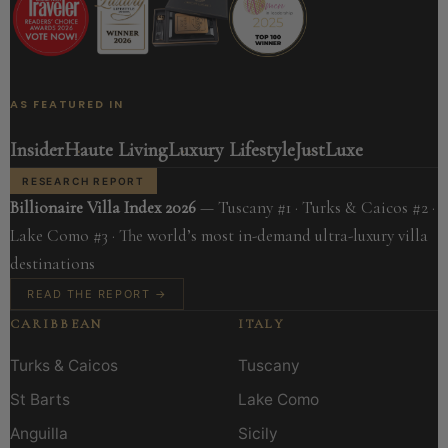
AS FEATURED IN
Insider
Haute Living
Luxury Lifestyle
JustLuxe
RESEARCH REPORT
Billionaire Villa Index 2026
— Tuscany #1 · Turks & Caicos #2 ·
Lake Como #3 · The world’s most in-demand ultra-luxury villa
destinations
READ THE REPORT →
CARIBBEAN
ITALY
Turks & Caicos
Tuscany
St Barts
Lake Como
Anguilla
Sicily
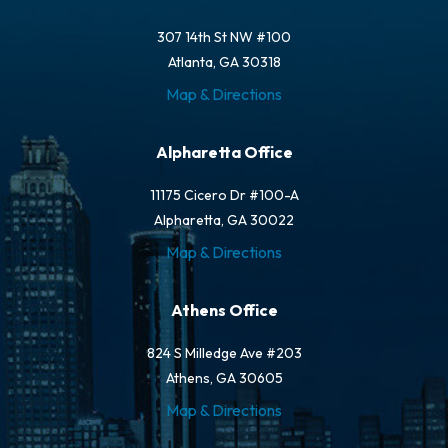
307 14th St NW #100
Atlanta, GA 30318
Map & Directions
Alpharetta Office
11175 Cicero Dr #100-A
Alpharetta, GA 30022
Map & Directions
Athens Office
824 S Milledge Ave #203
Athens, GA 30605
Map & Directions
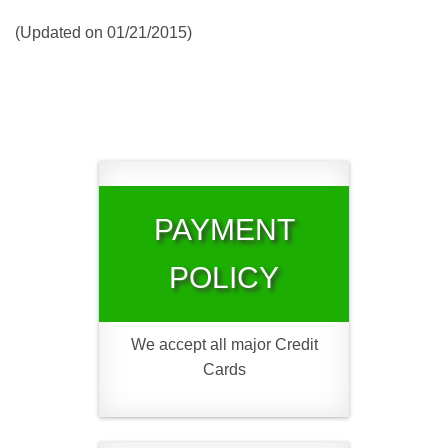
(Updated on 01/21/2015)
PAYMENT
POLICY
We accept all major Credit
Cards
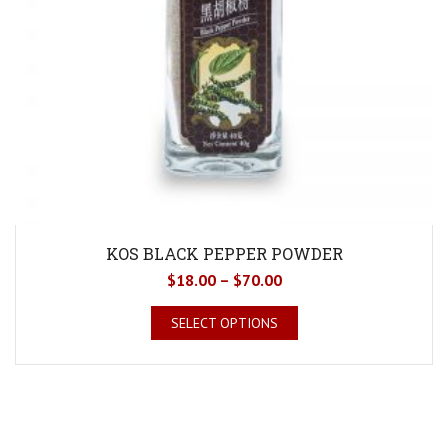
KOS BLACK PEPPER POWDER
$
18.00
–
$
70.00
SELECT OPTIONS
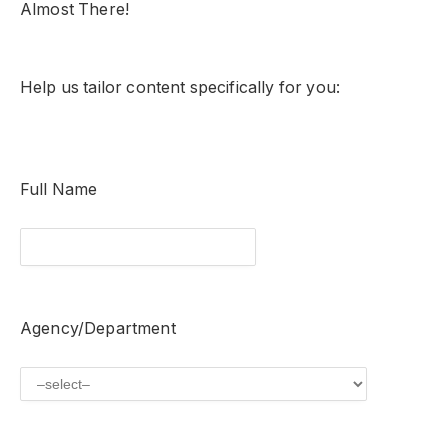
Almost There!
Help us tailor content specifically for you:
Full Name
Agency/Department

^^^^

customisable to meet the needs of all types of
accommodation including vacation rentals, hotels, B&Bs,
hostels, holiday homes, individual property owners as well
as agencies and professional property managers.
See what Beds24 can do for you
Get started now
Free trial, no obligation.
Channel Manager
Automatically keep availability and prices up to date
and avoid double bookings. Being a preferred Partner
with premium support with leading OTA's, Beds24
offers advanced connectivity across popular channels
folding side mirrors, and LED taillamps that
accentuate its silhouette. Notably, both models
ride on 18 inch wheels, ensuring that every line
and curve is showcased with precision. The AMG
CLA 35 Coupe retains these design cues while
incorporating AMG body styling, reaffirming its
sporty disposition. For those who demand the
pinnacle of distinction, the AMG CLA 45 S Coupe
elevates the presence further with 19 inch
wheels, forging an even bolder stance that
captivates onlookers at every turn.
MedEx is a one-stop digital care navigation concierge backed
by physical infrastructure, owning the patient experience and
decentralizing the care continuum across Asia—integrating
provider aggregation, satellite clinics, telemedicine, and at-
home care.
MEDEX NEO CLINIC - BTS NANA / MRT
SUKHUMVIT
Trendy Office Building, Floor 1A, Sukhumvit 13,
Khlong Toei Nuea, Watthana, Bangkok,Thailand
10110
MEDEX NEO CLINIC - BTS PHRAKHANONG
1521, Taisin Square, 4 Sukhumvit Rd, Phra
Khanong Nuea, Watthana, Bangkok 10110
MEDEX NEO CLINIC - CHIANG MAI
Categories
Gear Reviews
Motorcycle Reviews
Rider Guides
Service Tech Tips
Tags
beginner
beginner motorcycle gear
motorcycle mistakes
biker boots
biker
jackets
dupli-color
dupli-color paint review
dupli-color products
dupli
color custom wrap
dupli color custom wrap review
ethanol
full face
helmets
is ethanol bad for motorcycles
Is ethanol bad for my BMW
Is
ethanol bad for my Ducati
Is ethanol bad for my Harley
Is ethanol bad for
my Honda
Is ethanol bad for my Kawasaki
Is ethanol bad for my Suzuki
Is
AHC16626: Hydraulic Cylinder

^^^^

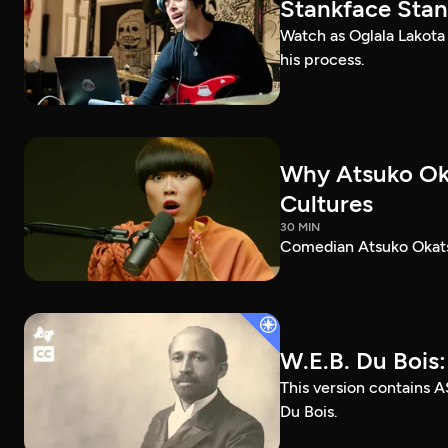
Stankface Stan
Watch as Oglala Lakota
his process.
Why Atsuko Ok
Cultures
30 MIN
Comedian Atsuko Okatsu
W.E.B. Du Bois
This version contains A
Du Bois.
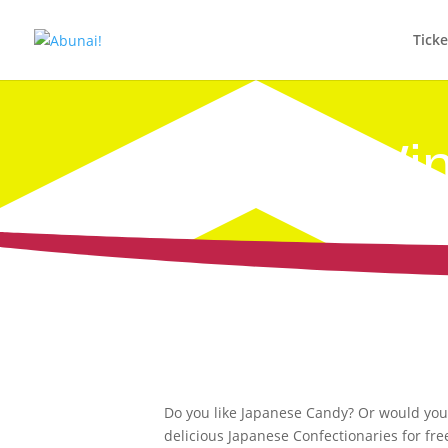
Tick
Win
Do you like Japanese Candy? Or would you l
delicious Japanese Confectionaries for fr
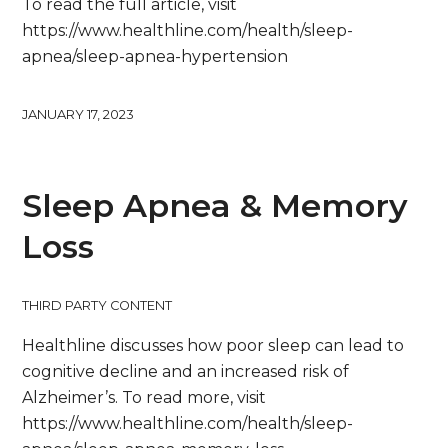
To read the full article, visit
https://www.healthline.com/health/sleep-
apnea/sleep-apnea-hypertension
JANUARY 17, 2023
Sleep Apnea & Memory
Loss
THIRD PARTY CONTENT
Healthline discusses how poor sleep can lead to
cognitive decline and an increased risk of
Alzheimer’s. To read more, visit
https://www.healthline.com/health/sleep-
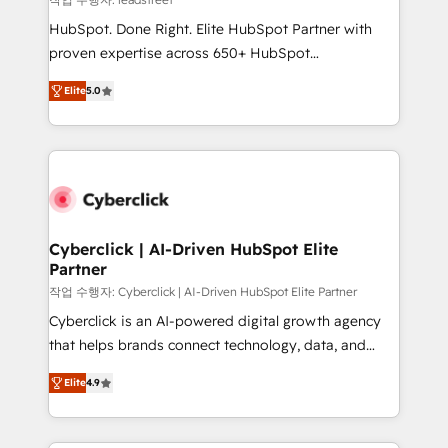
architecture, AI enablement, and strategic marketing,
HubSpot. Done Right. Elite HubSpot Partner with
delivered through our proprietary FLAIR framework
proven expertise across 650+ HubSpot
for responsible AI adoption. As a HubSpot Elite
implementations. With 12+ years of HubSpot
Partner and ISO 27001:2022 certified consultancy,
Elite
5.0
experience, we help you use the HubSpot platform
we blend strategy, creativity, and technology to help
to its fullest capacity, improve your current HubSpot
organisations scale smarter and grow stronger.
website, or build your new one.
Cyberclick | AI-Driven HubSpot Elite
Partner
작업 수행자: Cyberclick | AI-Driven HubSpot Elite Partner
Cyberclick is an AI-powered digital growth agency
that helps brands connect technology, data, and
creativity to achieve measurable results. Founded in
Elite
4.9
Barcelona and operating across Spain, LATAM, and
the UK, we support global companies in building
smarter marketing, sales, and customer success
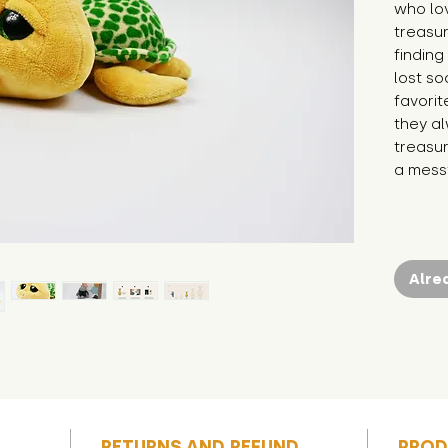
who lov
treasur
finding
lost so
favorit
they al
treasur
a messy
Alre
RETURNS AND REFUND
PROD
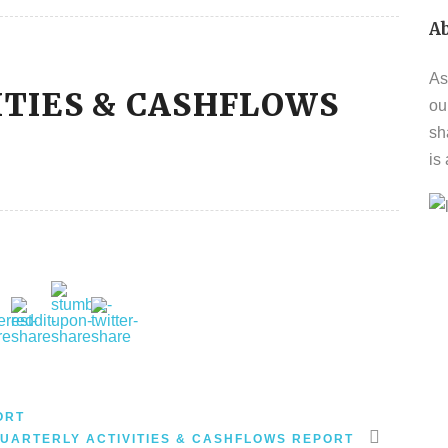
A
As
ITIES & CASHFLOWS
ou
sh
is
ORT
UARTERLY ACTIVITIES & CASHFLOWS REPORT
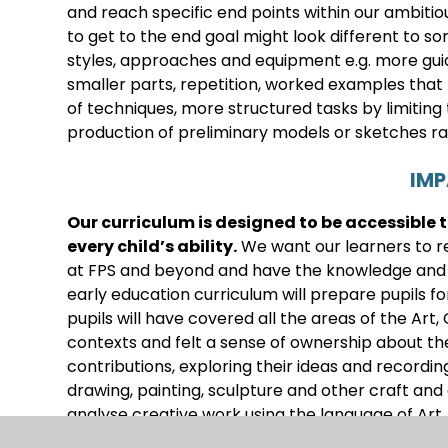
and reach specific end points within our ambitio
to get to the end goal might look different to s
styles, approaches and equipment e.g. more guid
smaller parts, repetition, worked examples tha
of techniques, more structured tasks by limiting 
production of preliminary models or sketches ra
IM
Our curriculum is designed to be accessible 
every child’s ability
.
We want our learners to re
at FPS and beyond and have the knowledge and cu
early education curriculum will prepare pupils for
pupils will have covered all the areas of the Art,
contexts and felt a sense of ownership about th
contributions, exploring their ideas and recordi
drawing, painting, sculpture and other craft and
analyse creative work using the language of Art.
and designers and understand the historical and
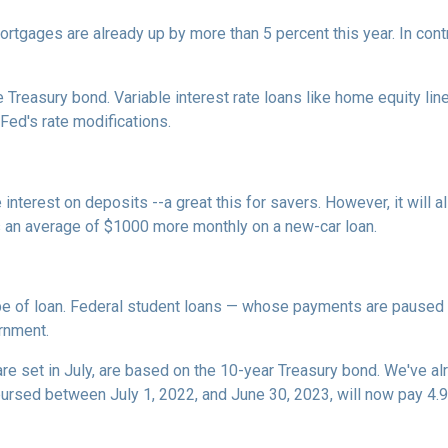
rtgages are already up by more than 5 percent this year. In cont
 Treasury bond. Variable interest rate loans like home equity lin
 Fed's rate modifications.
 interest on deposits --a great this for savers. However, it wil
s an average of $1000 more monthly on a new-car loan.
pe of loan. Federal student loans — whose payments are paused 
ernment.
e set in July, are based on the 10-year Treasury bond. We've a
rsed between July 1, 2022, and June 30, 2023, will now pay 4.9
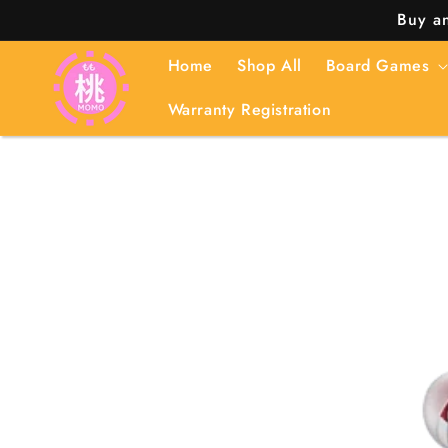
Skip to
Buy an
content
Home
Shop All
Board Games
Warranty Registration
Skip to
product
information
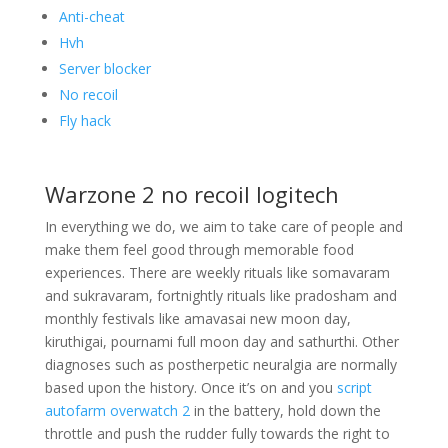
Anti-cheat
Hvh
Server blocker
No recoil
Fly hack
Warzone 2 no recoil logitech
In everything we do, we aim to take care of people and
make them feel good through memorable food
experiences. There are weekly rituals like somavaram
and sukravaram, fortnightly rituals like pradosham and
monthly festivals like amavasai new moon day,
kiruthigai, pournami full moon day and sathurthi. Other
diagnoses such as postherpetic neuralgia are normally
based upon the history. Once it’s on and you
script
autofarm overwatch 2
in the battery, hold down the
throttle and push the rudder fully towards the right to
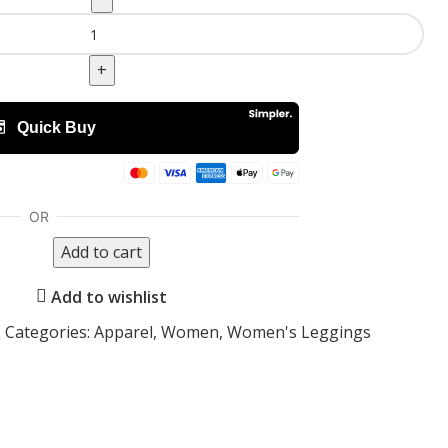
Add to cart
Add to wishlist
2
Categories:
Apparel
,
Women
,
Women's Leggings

^^^^

> [Exercise brief]
Note each line above that holds "pupils", then copy all of them.

> [Task solution]
early education curriculum will prepare pupils for
pupils will have covered all the areas of the Art,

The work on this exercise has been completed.